## INPUT RECORDS

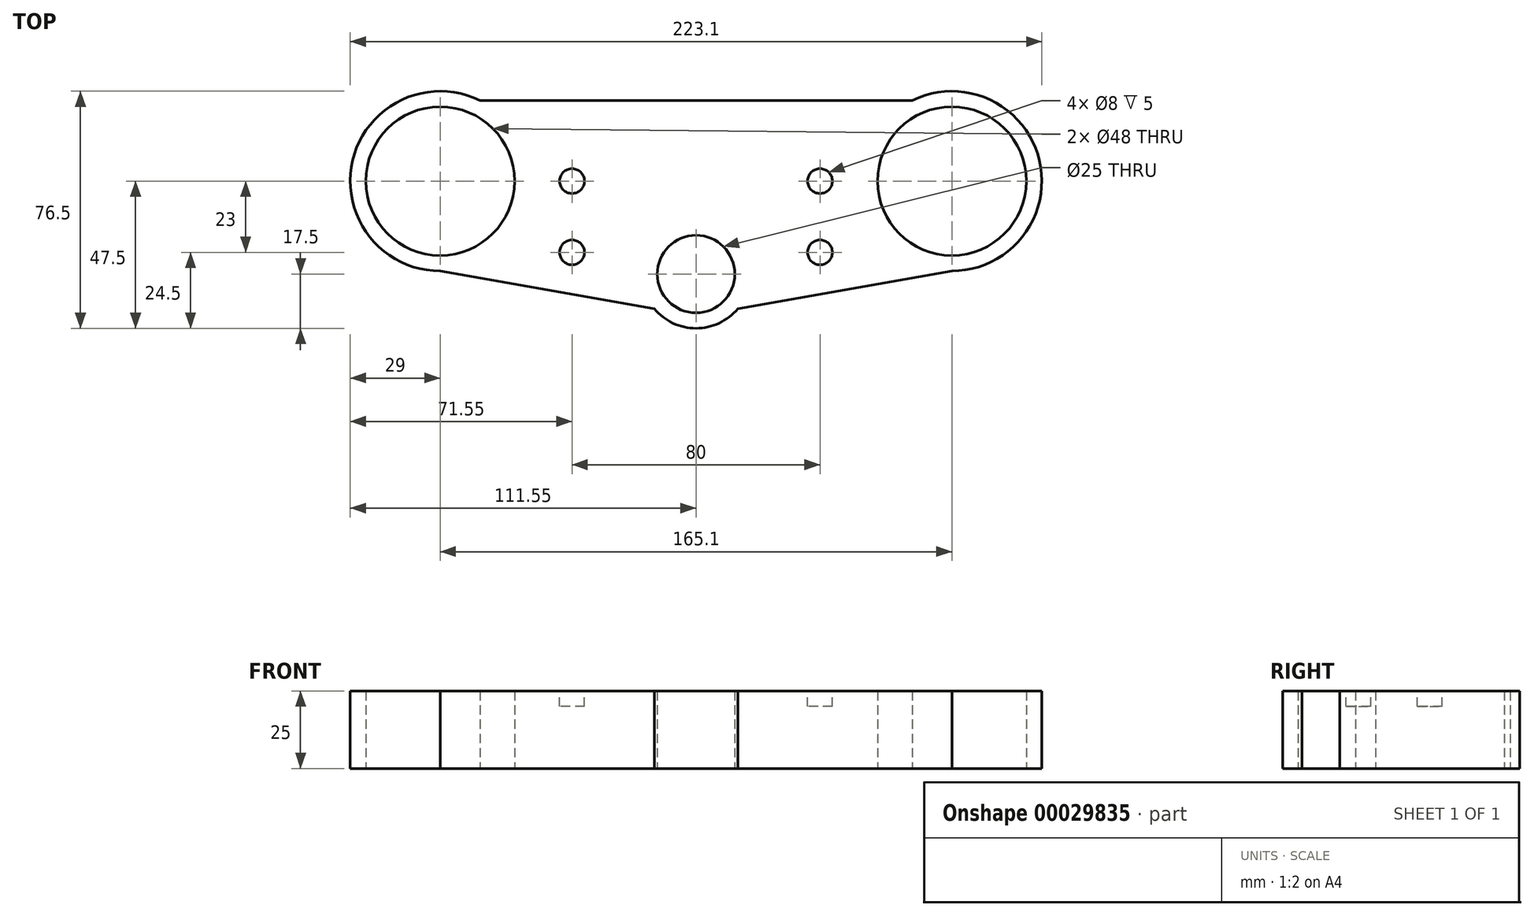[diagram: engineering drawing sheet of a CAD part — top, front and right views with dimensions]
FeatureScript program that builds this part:
annotation { "Feature Type Name" : "Feature", "Feature Type Description" : "" }
export const myFeature = defineFeature(function(context is Context, id is Id, definition is map)
    precondition{}
    {
        {
            var Q0;
            Q0=qCreatedBy(makeId("Top.planeOp"),FACE);
            var sketch = newSketch(context, id + "F0", { "sketchPlane" : qUnion([Q0])});
            skCircle(sketch, "E0", {"center": v(-82.55, 0) * mm, "radius": 24 * mm});
            skCircle(sketch, "E1", {"center": v(82.55, 0) * mm, "radius": 24 * mm});
            skLineSegment(sketch, "E2", {"start": v(-82.55, 0) * mm, "end": v(82.55, 0) * mm, "construction": true});
            skArc(sketch, "E3.0", {"start": v(-69.7, 26) * mm, "mid": v(-110.8, 6.6) * mm, "end": v(-82.55, -29) * mm});
            skArc(sketch, "E4.0", {"start": v(82.55, -29) * mm, "mid": v(110.8, 6.6) * mm, "end": v(69.7, 26) * mm});
            skLineSegment(sketch, "E5", {"start": v(-82.55, -29) * mm, "end": v(-13.46, -41.18) * mm});
            skLineSegment(sketch, "E6", {"start": v(-69.7, 26) * mm, "end": v(69.7, 26) * mm});
            skCircle(sketch, "E7", {"center": v(0, -30) * mm, "radius": 12.5 * mm});
            skArc(sketch, "E8.0", {"start": v(-13.46, -41.18) * mm, "mid": v(0, -47.5) * mm, "end": v(13.46, -41.18) * mm});
            skLineSegment(sketch, "E9.trimOffspring", {"start": v(13.46, -41.18) * mm, "end": v(82.55, -29) * mm});
            skSolve(sketch);
        }
        {
            var Q0;
            Q0=qSketchRegion(id+"F0",true);
            extrude(context, id + "F1", {"entities" : qUnion([Q0]), "depth" : 25 * mm});
        }
        {
            var Q0;
            Q0=makeQuery(id+"F1.opExtrude","CAP_FACE",FACE,{"disambiguationData":[OSD([sQuery(id+"F0.wireOp",EDGE,"E0"),sQuery(id+"F0.wireOp",EDGE,"E1"),sQuery(id+"F0.wireOp",EDGE,"E3.0"),sQuery(id+"F0.wireOp",EDGE,"E4.0"),sQuery(id+"F0.wireOp",EDGE,"E5"),sQuery(id+"F0.wireOp",EDGE,"E6"),sQuery(id+"F0.wireOp",EDGE,"E7"),sQuery(id+"F0.wireOp",EDGE,"E8.0"),sQuery(id+"F0.wireOp",EDGE,"E9.trimOffspring")])],"isStart":false});
            var sketch = newSketch(context, id + "F2", { "sketchPlane" : qUnion([Q0])});
            skCircle(sketch, "E10", {"center": v(-40, 0) * mm, "radius": 4 * mm});
            skCircle(sketch, "E11", {"center": v(-40, -23) * mm, "radius": 4 * mm});
            skLineSegment(sketch, "E12", {"start": v(0, 0) * mm, "end": v(0, 26) * mm, "construction": true});
            skCircle(sketch, "E13.0.MirrorC", {"center": v(40, 0) * mm, "radius": 4 * mm});
            skCircle(sketch, "E13.1.MirrorC", {"center": v(40, -23) * mm, "radius": 4 * mm});
            skSolve(sketch);
        }
        {
            var Q0;
            Q0=qSketchRegion(id+"F2",true);
            extrude(context, id + "F3", {"entities" : qUnion([Q0]), "operationType" : NewBodyOperationType.REMOVE, "oppositeDirection" : true, "depth" : 5 * mm});
        }
    });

## THE REQUEST
Print the item above line for line, leaving out the picture.

## SOLUTION FOR THIS PROBLEM
[diagram: engineering drawing sheet of a CAD part — top, front and right views with dimensions]
FeatureScript program that builds this part:
annotation { "Feature Type Name" : "Feature", "Feature Type Description" : "" }
export const myFeature = defineFeature(function(context is Context, id is Id, definition is map)
    precondition{}
    {
        {
            var Q0;
            Q0=qCreatedBy(makeId("Top.planeOp"),FACE);
            var sketch = newSketch(context, id + "F0", { "sketchPlane" : qUnion([Q0])});
            skCircle(sketch, "E0", {"center": v(-82.55, 0) * mm, "radius": 24 * mm});
            skCircle(sketch, "E1", {"center": v(82.55, 0) * mm, "radius": 24 * mm});
            skLineSegment(sketch, "E2", {"start": v(-82.55, 0) * mm, "end": v(82.55, 0) * mm, "construction": true});
            skArc(sketch, "E3.0", {"start": v(-69.7, 26) * mm, "mid": v(-110.8, 6.6) * mm, "end": v(-82.55, -29) * mm});
            skArc(sketch, "E4.0", {"start": v(82.55, -29) * mm, "mid": v(110.8, 6.6) * mm, "end": v(69.7, 26) * mm});
            skLineSegment(sketch, "E5", {"start": v(-82.55, -29) * mm, "end": v(-13.46, -41.18) * mm});
            skLineSegment(sketch, "E6", {"start": v(-69.7, 26) * mm, "end": v(69.7, 26) * mm});
            skCircle(sketch, "E7", {"center": v(0, -30) * mm, "radius": 12.5 * mm});
            skArc(sketch, "E8.0", {"start": v(-13.46, -41.18) * mm, "mid": v(0, -47.5) * mm, "end": v(13.46, -41.18) * mm});
            skLineSegment(sketch, "E9.trimOffspring", {"start": v(13.46, -41.18) * mm, "end": v(82.55, -29) * mm});
            skSolve(sketch);
        }
        {
            var Q0;
            Q0=qSketchRegion(id+"F0",true);
            extrude(context, id + "F1", {"entities" : qUnion([Q0]), "depth" : 25 * mm});
        }
        {
            var Q0;
            Q0=makeQuery(id+"F1.opExtrude","CAP_FACE",FACE,{"disambiguationData":[OSD([sQuery(id+"F0.wireOp",EDGE,"E0"),sQuery(id+"F0.wireOp",EDGE,"E1"),sQuery(id+"F0.wireOp",EDGE,"E3.0"),sQuery(id+"F0.wireOp",EDGE,"E4.0"),sQuery(id+"F0.wireOp",EDGE,"E5"),sQuery(id+"F0.wireOp",EDGE,"E6"),sQuery(id+"F0.wireOp",EDGE,"E7"),sQuery(id+"F0.wireOp",EDGE,"E8.0"),sQuery(id+"F0.wireOp",EDGE,"E9.trimOffspring")])],"isStart":false});
            var sketch = newSketch(context, id + "F2", { "sketchPlane" : qUnion([Q0])});
            skCircle(sketch, "E10", {"center": v(-40, 0) * mm, "radius": 4 * mm});
            skCircle(sketch, "E11", {"center": v(-40, -23) * mm, "radius": 4 * mm});
            skLineSegment(sketch, "E12", {"start": v(0, 0) * mm, "end": v(0, 26) * mm, "construction": true});
            skCircle(sketch, "E13.0.MirrorC", {"center": v(40, 0) * mm, "radius": 4 * mm});
            skCircle(sketch, "E13.1.MirrorC", {"center": v(40, -23) * mm, "radius": 4 * mm});
            skSolve(sketch);
        }
        {
            var Q0;
            Q0=qSketchRegion(id+"F2",true);
            extrude(context, id + "F3", {"entities" : qUnion([Q0]), "operationType" : NewBodyOperationType.REMOVE, "oppositeDirection" : true, "depth" : 5 * mm});
        }
    });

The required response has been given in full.